Bacık yazısının bir sonraki aşamasında,
neden bu noktaya gelindiğine dair tespitlerde bulunuyor. Dinden bıkmanın
ardında çok çetrefilli bir düşünce yapısı aramaya gerek olmadığına değinen
Bacık, "İnsanlar her hangi bir şeyden neden bıkıyorlarsa, dinden de o
nedenle bıkmaktalar.
Dolayısıyla yakın zamanda gözlemlenen
dinden bıkkınlığın kökeninde de bir şeyin aşırı tekrarlanması, lüzumlu lüzumsuz
her yerde öne sürülmesi yatmaktadır. Ne olursa olsun bir şeyin abartılması bir
zaman sonra insanların ondan soğumasını, bıkmasını doğurmaktadır" diyor.
Dine karşı toplumun belirli kesimlerinde
yükselen karşıtlığı tarihi örneklerle açıklayan Bacık, şu örneklere yer
veriyor:
"II. Abdülhamit döneminde aşırı
İslam vurgusu, takip eden dönemdeki entelektüellerde Türk tarihinde eşi benzeri
görülmemiş bir pozitivizmi tetiklemiştir. Bu açıdan bakarsak sosyal olaylar,
içlerinde zıtlarını barındıran niteliktedirler. Dolayısıyla bir pratiğin yahut
düşüncenin abartılması insanlarda kaçınılmaz olarak zamanla o şeye karşı tepki
oluşturur
İnsanların orta yolda gitmesi ideal bir
çözüm önerisidir, ancak türlü nedenlerle bu gerçekleşmez ve böylece tarih
kaçınılmaz olarak bir sarkaç gibi savrulmalarla meydana gelir."

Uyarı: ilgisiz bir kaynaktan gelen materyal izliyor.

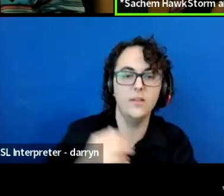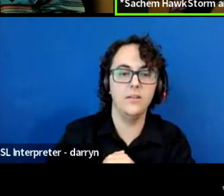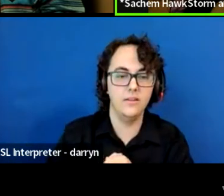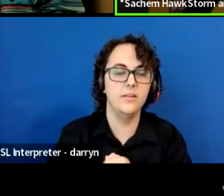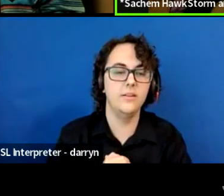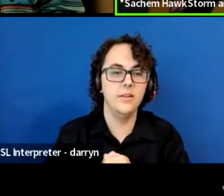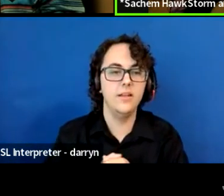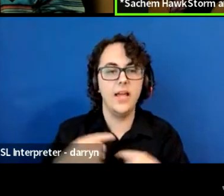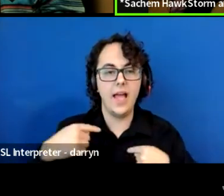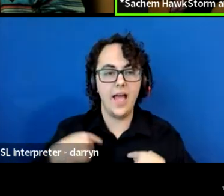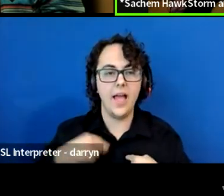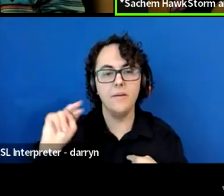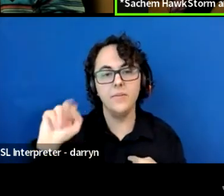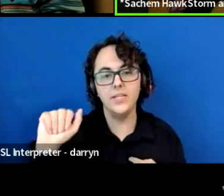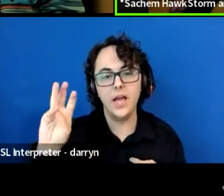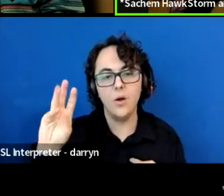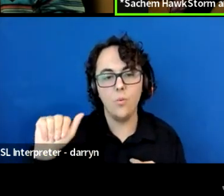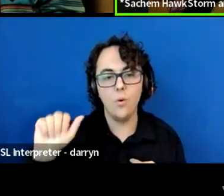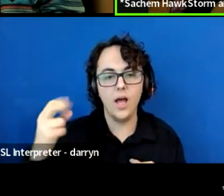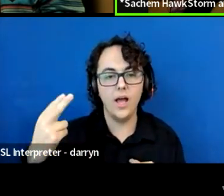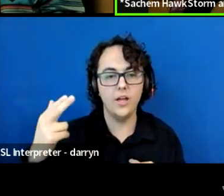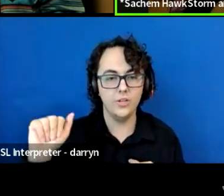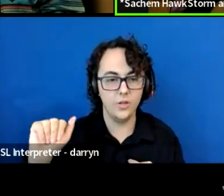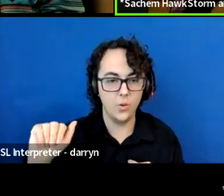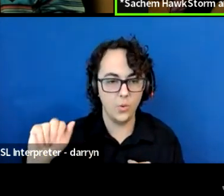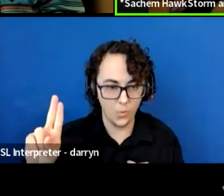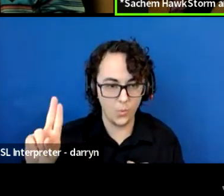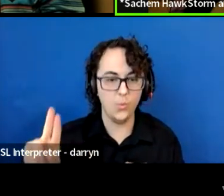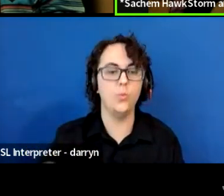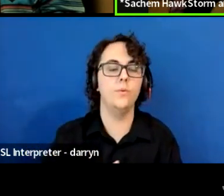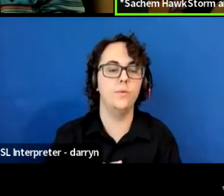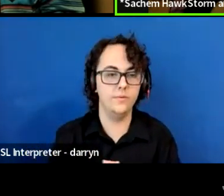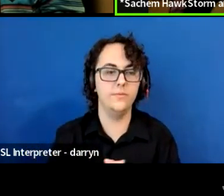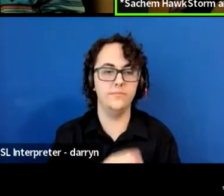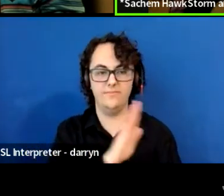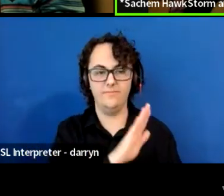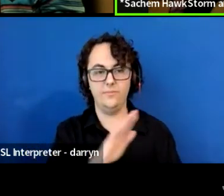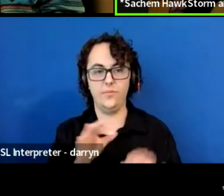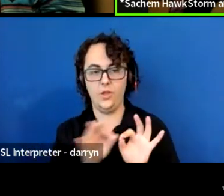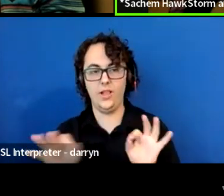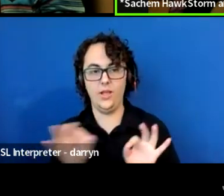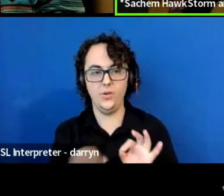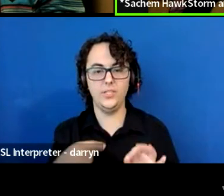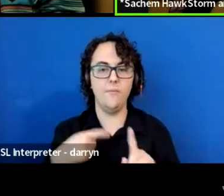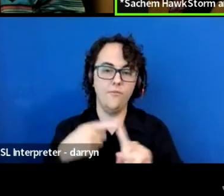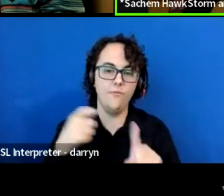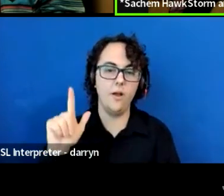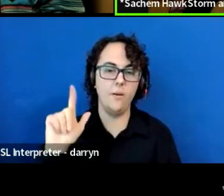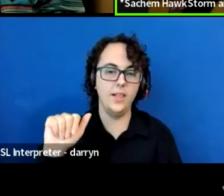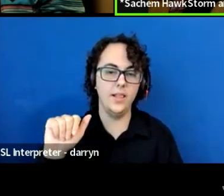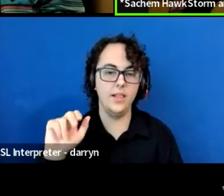I'm Nawashahu Yawanawa-Bergin, I'm from Yawanawa Peoples of Brazil.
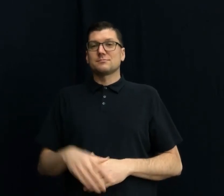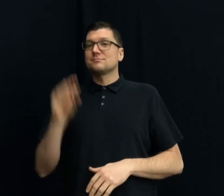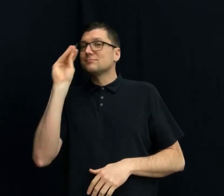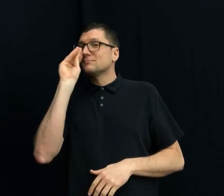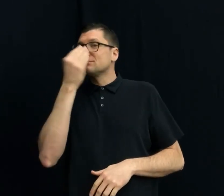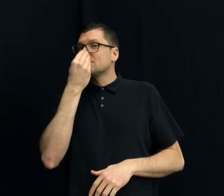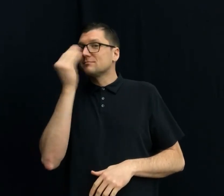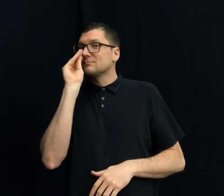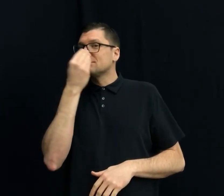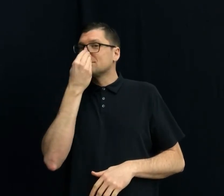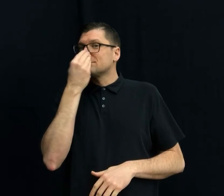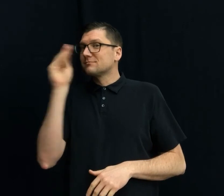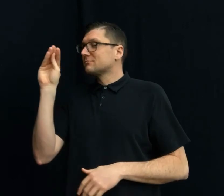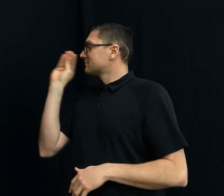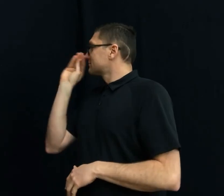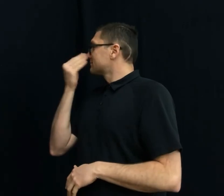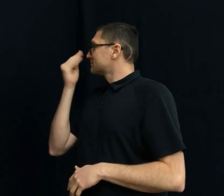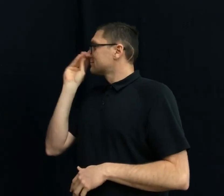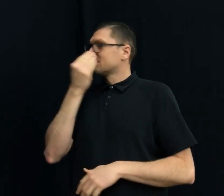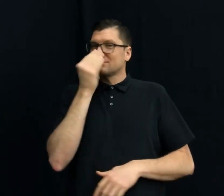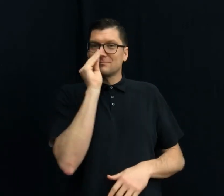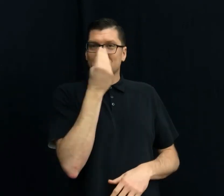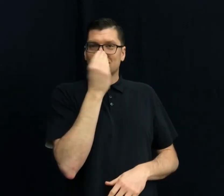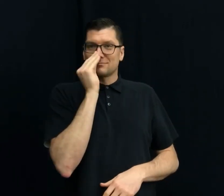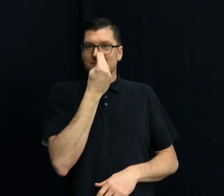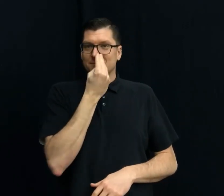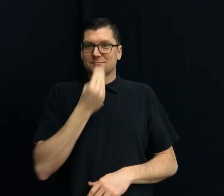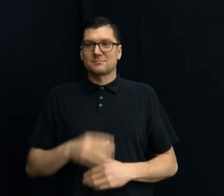FLORAL (flower)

Günümüz politika pratikleri ile geçmişteki
örneği kıyaslayan Bacık, Türkiye’de dini söylem ve pratiğin abartıldığı
kanısında.
"Sosyal statüsü ve imkanı olanlar
bu tepkiyi açıkça dinden soğuma yahut dine karşı olmak şeklinde gösterirken,
türlü nedenlerle bundan çekinenler dindarlık görüntüsünü devam
ettirmektedirler" yorumun yapan Bacık, "Ama bu görüntünün altında
bile çeşitli dışavurum biçimlerinde dine karşı bir hoşnutsuzluk gözlemlemek her
zaman mümkündür.
Tüm bu tepkilerin temelinde İslam
konusunun abartılması ve neredeyse insanların gözlerinin içine sokulacak kadar
şişirilmesidir. Hal böyle olunca, tarihsel diyalektiğe uygun olarak, bu abartı
görülür biçimde kendi zıddını üretmeye başlamıştır" diye de ekliyor.
Dinden bıktırmanın nedenlerine dairse
iki hususun üzerinde duruyor Bacık. İlkini, dinin her konuya çare olduğu tezi
olarak tanımlayan Bacık, ikinci unsurunsa abartı olduğuna değiniyor.